Perché la Germania agisce così? Per egoismo? Diffidate delle risposte basate su categorie psicologiche. In realtà la Germania sa che nel “Mondo Nuovo” che ci attende
(quello vero, non quello che ci raccontano le favole di Ferrara, Draghi, ecc.) non c’è poso per i deboli. O meglio, ai deboli, come l’Italia, spetta solo un ruolo
nel girone infernale delle economie subalterne. E le riforme” che il governo tecnico e quelli precedenti hanno fatto e faranno sono funzionali a ricollocare
l’Italia nel nuovo ordine internazionale. D’altra parte quale altra fine può attenderci se a distanza di sessanta anni dal boom economico che ha segnato
l’ingresso del nostro paese nelle economie industriali, il nostro vantaggio competitivo continua ad essere il lavoro a basso costo, mentre oggi nel mondo
l’offerta di lavoro a “buon mercato” è esorbitante? Le riforme della Fornero non sono altro che il modo attraverso il quale l’Italia si adatta a diventare un’area
low cost, sia per il lavoro che per i consumi.
Tranne i migliori asset nazionali, che verranno acquistati da capitale straniero, il resto del sistema produttivo si collocherà in una funzione di fornitura
di prodotti semilavorati a basso valore aggiunto e di infima qualità tecnologica. Ecco perché i cervelli che formiamo a carico dell’erario pubblico “non servono”
e li trattiamo così male, inducendoli ad andarsene dall’Italia.
3. I fenomeni sopra descritti non vanno visti però come se fossero separati: la ridistribuzione della ricchezza a vantaggio delle classi dominanti all’interno dei singoli paesi, si congiunge coerentemente con la ridefinizione delle gerarchie internazionali. Per spiegare questo fenomeno non riuscirei a trovare parole più adatte di quelle che usa Alfredo Reichlin sull’Unità di giovedì 19 aprile. Gli lascio quindi volentieri la parola: “il fenomeno a cui stiamo assistendo è l’aumento, nei paesi ricchi, di una grande povertà e, nei paesi poveri, di un forte sviluppo insieme a una miseria assoluta.
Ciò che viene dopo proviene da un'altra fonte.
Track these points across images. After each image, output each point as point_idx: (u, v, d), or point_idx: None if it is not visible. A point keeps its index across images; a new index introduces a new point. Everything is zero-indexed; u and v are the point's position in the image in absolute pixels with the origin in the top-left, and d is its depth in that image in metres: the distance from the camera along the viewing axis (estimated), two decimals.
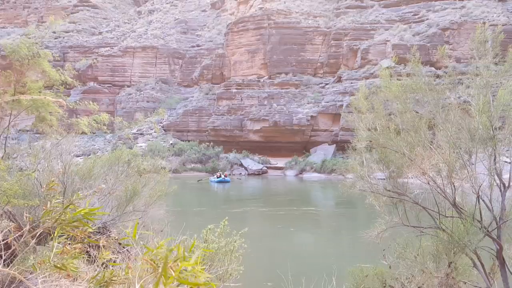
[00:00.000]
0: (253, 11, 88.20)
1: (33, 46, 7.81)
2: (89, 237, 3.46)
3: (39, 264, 3.14)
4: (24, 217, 4.15)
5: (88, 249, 4.64)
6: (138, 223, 3.59)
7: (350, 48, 72.28)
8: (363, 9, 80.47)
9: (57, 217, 3.28)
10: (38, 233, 3.60)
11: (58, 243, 3.16)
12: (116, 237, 5.94)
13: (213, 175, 57.08)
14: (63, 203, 3.47)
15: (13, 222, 4.81)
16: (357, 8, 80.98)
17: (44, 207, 3.39)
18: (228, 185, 51.76)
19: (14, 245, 3.77)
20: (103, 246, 4.04)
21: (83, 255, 3.66)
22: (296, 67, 76.44)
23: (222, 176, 54.41)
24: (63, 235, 3.25)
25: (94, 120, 7.12)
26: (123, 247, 5.87)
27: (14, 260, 3.74)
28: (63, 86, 7.78)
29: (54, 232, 3.16)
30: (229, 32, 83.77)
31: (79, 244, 3.35)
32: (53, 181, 4.10)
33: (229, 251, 6.65)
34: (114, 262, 4.47)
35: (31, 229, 3.74)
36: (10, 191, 5.18)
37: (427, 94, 7.99)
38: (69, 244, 3.31)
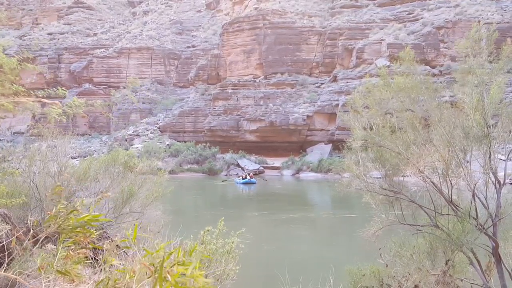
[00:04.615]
0: (248, 11, 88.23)
1: None
2: (93, 242, 3.46)
3: (42, 268, 3.13)
4: (28, 221, 4.14)
5: (88, 254, 4.63)
6: (137, 225, 3.59)
7: (345, 48, 72.39)
8: (358, 8, 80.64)
9: (60, 223, 3.27)
10: (42, 238, 3.60)
11: (63, 247, 3.16)
12: (114, 240, 5.91)
13: (238, 176, 55.70)
14: (66, 209, 3.46)
15: (8, 224, 4.79)
16: (352, 8, 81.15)
17: (48, 212, 3.38)
18: (253, 187, 50.42)
19: (16, 249, 3.76)
20: (107, 250, 4.03)
21: (86, 261, 3.65)
22: (292, 67, 76.53)
23: (248, 177, 53.08)
24: (67, 240, 3.25)
25: (69, 106, 6.84)
26: (122, 250, 5.85)
27: (10, 263, 3.72)
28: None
29: (56, 236, 3.16)
30: (225, 32, 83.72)
31: (83, 249, 3.35)
32: (58, 186, 4.08)
33: (226, 251, 6.65)
34: (115, 266, 4.46)
35: (34, 233, 3.73)
36: None
37: (423, 93, 8.03)
38: (72, 249, 3.31)
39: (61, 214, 3.36)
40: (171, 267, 1.98)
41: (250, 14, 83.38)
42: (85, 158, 12.43)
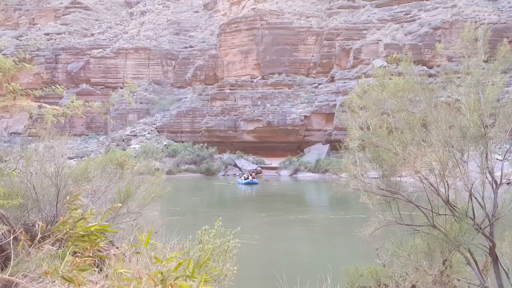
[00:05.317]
0: (245, 11, 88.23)
1: None
2: (98, 251, 3.46)
3: (48, 274, 3.12)
4: (36, 225, 4.12)
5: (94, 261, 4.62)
6: (151, 230, 3.58)
7: (342, 48, 72.49)
8: (355, 9, 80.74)
9: (67, 230, 3.27)
10: (50, 243, 3.59)
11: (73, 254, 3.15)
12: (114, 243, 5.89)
13: (240, 177, 55.13)
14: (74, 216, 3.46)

Il tutto con crescenti disparità nel campo della conoscenza. Sembra di assistere all’avvento non di una nuova democrazia, ma di un’aristocrazia planetaria del sapere, del potere, della ricchezza, a fronte di una massa di semplici consumatori, e più in basso ancora, di esclusi sia dal potere che dai consumi. I nuovi schiavi.”